First, find out what is in the PDF
A PDF can hold two very different things, and which one you have decides the whole approach. Zoom in hard on the lines. If the edges stay crisp no matter how far you zoom, it is a vector PDF with real geometry inside. If the lines turn into blurry pixels, it is a raster PDF, a scan or photo of a drawing with no geometry at all.
| What you have | How DXF comes out |
|---|---|
| Vector PDF (exported from CAD) | Geometry extracted directly into clean lines and arcs |
| Scanned or photographed PDF | No geometry — the outline has to be traced into vectors first |
If it is a vector PDF
This is the easy case. A vector PDF already contains lines and arcs, so a PDF-to-DXF converter, or a CAD tool like Inkscape, LibreCAD or FreeCAD, can pull that geometry out and save it as DXF with the shapes intact. Clean up any duplicate or overlapping lines afterwards and confirm the result is what you expect.

=-=-=-=-=

# [Work instruction A]
According to the guide on converting a PDF to DXF, what happens to the lines of a raster PDF when you zoom in hard?
# [Work instruction B]
Extend the guide on converting a PDF to DXF, starting right after its last sentence.
You will not need the records for this work.

=-=-=-=-=

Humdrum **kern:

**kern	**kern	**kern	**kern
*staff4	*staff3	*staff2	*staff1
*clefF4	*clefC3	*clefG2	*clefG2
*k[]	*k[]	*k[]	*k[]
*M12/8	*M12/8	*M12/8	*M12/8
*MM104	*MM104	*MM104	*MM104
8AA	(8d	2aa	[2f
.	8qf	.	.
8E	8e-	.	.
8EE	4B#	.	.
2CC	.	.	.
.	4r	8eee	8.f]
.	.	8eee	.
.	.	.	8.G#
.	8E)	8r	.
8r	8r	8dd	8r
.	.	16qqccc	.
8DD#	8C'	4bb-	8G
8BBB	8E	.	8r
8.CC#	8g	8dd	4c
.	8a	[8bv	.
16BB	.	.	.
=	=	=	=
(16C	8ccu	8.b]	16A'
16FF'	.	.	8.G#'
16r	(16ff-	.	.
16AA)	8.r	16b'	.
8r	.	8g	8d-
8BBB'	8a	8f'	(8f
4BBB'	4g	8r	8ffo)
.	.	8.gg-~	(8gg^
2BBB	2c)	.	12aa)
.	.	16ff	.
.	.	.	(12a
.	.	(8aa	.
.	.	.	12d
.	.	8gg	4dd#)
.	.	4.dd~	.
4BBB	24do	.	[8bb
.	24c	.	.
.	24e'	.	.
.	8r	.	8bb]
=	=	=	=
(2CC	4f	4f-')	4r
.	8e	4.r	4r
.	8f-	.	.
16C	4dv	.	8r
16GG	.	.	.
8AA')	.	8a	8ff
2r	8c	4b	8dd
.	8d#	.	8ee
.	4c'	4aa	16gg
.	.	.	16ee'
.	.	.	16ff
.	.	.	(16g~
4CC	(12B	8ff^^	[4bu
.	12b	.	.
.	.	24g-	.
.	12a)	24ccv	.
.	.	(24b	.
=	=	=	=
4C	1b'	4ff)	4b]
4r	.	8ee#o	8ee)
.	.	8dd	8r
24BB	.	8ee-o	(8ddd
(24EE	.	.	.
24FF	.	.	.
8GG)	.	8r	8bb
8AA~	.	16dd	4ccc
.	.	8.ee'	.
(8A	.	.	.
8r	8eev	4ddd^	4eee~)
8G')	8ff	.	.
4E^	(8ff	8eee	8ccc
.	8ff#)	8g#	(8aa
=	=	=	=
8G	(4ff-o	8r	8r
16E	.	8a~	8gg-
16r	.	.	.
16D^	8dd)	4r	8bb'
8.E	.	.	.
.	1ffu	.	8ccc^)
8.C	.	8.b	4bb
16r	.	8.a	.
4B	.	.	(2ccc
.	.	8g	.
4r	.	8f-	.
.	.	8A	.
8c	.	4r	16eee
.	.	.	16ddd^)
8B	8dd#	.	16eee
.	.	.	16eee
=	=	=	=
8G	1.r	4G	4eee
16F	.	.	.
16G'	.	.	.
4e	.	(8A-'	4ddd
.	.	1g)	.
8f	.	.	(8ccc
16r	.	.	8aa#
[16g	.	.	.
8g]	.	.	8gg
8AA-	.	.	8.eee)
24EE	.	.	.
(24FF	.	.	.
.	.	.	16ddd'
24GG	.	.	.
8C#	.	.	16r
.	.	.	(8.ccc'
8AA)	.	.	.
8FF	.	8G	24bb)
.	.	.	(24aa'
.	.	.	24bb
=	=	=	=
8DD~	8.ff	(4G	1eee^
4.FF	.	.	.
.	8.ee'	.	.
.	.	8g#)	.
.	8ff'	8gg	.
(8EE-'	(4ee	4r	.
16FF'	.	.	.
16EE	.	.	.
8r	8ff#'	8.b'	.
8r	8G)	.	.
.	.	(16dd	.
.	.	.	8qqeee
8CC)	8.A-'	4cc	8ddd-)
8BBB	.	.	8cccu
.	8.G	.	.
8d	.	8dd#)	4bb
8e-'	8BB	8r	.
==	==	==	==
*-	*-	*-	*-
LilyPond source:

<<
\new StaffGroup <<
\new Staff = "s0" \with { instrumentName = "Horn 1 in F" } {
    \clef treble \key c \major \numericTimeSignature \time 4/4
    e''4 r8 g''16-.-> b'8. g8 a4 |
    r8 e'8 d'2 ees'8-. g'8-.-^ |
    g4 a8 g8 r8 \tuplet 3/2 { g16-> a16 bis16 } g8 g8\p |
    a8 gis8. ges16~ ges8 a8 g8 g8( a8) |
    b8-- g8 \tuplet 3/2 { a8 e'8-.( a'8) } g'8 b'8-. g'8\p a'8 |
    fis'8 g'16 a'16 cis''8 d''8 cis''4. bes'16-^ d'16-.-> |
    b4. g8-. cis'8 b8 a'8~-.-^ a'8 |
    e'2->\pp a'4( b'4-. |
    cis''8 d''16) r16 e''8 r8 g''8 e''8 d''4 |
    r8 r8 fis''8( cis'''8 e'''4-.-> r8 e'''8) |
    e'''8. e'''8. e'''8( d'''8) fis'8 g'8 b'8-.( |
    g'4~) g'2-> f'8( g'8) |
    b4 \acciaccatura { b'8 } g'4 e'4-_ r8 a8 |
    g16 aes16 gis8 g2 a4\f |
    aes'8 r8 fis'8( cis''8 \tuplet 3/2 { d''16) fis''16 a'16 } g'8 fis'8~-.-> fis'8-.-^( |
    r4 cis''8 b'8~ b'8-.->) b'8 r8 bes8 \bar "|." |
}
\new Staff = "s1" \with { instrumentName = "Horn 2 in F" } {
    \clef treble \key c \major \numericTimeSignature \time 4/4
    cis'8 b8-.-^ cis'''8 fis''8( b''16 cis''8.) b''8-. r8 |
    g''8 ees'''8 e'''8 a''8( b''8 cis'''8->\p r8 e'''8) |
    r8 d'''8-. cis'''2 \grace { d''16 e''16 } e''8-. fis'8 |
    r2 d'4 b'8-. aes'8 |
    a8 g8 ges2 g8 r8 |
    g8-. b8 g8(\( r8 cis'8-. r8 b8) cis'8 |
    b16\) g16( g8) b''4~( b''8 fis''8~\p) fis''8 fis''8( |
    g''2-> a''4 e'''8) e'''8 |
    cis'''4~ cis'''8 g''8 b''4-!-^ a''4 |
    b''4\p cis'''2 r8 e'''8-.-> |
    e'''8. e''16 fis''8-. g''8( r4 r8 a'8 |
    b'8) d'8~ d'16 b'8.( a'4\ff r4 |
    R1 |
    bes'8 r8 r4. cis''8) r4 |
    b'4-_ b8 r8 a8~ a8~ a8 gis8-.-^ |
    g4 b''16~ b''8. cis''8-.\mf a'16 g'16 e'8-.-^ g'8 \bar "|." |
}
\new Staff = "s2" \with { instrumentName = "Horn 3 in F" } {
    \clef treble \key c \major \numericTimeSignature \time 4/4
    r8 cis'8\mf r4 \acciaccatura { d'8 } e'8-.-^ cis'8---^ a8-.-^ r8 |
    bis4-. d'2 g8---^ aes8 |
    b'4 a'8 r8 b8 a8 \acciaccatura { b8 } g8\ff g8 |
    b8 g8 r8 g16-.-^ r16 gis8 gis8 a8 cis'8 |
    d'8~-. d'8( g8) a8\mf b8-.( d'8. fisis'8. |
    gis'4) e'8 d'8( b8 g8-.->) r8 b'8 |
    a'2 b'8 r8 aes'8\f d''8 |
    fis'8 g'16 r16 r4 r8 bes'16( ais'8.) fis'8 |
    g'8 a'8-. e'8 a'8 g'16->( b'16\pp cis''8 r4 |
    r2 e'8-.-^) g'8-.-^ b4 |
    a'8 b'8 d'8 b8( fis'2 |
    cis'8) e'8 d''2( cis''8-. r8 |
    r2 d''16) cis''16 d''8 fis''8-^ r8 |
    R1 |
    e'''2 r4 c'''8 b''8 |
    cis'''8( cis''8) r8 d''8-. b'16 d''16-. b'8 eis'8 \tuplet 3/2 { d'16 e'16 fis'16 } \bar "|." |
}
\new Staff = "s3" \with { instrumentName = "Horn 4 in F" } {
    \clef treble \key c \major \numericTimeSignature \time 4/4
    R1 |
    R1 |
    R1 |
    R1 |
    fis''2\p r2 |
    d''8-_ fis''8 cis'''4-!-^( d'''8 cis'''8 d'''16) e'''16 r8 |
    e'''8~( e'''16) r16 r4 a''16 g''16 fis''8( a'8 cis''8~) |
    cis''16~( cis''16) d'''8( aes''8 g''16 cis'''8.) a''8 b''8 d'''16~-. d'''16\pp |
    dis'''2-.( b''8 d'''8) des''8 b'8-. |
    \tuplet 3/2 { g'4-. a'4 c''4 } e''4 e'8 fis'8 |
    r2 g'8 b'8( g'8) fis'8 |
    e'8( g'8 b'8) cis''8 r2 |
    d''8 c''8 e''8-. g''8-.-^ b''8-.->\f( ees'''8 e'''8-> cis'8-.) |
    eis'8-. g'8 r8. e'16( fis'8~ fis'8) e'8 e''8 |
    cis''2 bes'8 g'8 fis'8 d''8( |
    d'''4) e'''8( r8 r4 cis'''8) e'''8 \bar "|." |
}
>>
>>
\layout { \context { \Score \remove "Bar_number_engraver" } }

=-=-=-=-=

# [Reply A]
They turn into blurry pixels.

# [Reply B]
If it is a scan or a photo
A scanned PDF has nothing to extract, because it is just an image. You have to trace the outline into vector paths first, exactly as you would for a JPG or PNG, then export DXF. Our free image to DXF converter does that in your browser, and the same logic is covered in converting an image to DXF.
Always check the scale
PDFs do not reliably carry real-world units, so a converted DXF can land at the wrong size even when the geometry is perfect, and a cut path at the wrong scale is scrap. Set one known dimension after converting, or measure a feature against the real part and rescale to match. The same scaling trap shows up in fixing a DXF that comes in the wrong size. Once the file is right, make it cut-ready as in how to prepare a DXF for laser cutting, and if you just need to look at the result, see how to open a DXF file.